Dataset content:
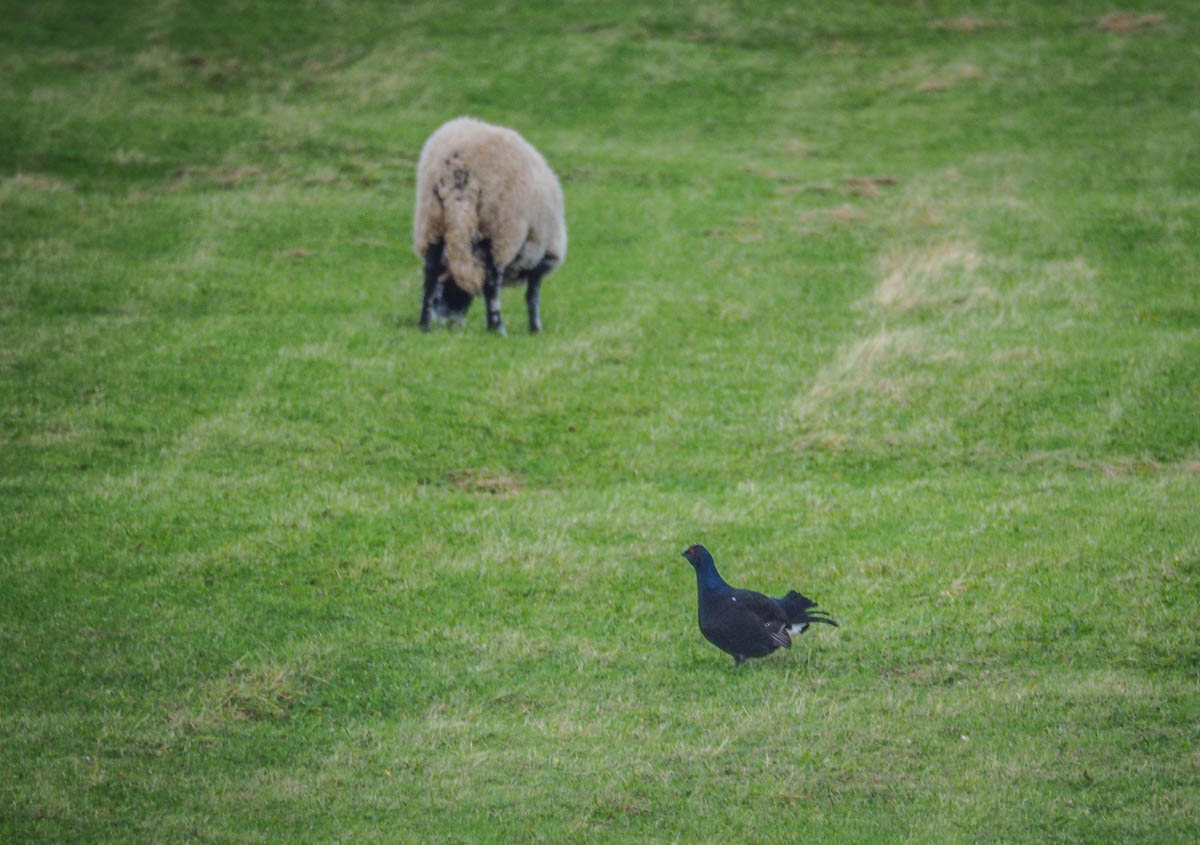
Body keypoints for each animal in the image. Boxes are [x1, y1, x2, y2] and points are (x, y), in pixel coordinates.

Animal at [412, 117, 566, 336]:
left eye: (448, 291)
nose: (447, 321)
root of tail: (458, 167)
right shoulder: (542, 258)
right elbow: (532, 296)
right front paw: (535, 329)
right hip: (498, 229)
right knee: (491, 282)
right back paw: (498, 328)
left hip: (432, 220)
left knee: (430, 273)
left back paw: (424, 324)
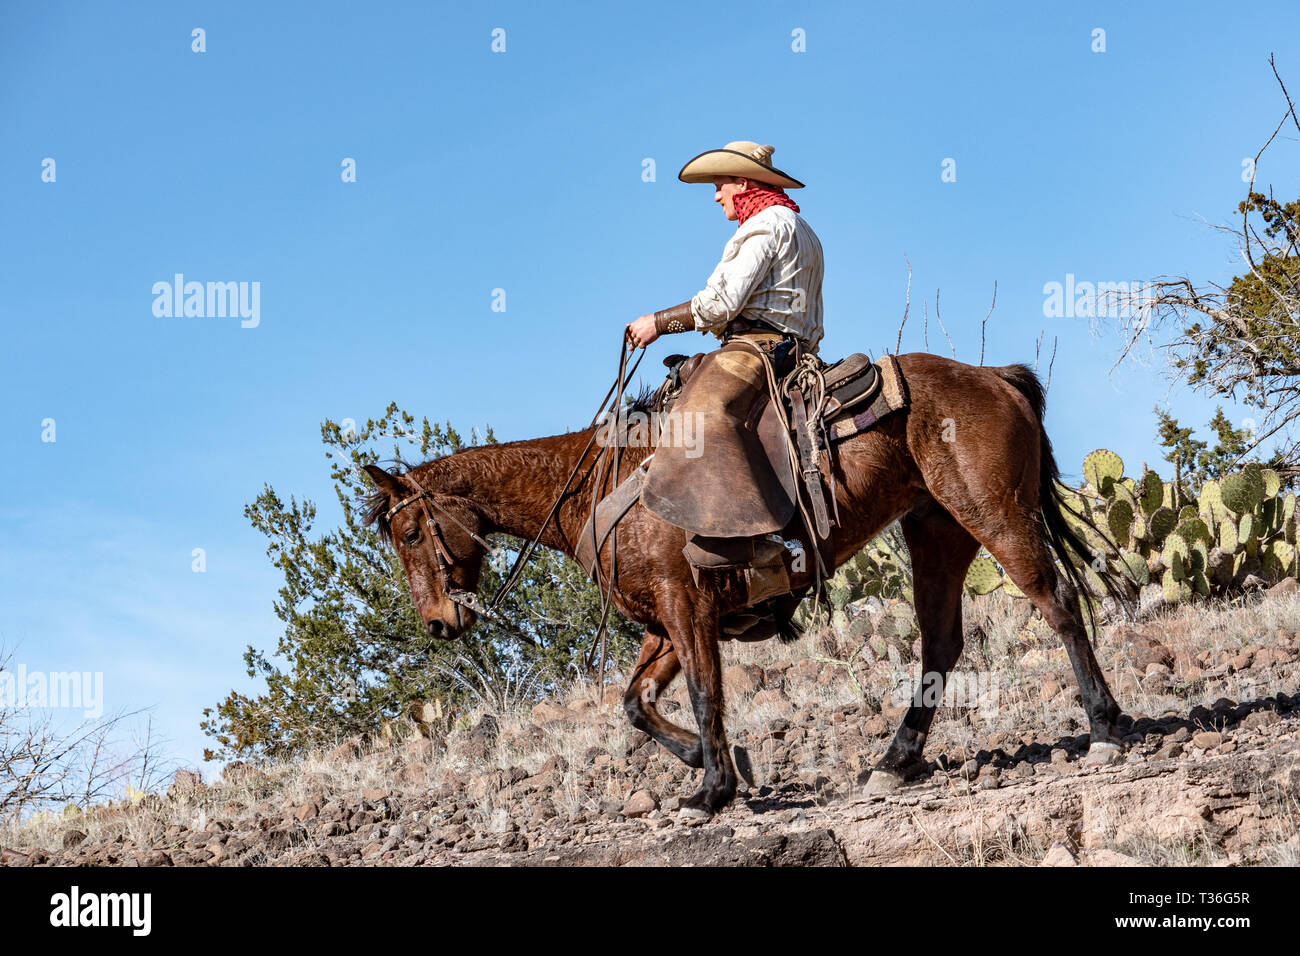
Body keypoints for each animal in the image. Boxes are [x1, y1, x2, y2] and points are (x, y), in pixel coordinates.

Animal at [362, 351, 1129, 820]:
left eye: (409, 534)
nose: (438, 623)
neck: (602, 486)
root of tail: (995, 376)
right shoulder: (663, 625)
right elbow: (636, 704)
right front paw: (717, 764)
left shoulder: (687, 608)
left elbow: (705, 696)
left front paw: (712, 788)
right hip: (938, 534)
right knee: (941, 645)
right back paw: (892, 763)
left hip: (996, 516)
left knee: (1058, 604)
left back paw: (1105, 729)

About this task: Each record above should be restated word for word. The pictures should not appear.

Result for this task:
Body keypoints for each animal in the image. Boxes are [x1, y1, x2, y2] and points are (x, y), in pixel coordinates.

Animal at [412, 117, 566, 336]:
left eye: (448, 291)
nose: (447, 321)
root of tail: (458, 167)
right shoulder: (542, 258)
right elbow: (532, 296)
right front paw: (535, 329)
right hip: (498, 229)
right knee: (491, 282)
right back paw: (498, 328)
left hip: (432, 220)
left knee: (430, 273)
left back paw: (424, 324)
Body keypoints for each animal in the image. Boxes are [x1, y1, x2, y2] and points are (x, y), in pixel coordinates.

Animal at [362, 351, 1129, 820]:
left eye: (409, 534)
nose: (438, 623)
neck: (602, 486)
root of tail: (995, 376)
right shoulder: (663, 625)
right elbow: (636, 704)
right front paw: (717, 764)
left shoulder: (687, 608)
left elbow: (705, 696)
left front paw: (712, 788)
right hip: (938, 534)
right knee: (941, 645)
right back paw: (892, 763)
left hip: (996, 516)
left knee: (1058, 604)
left back paw: (1105, 729)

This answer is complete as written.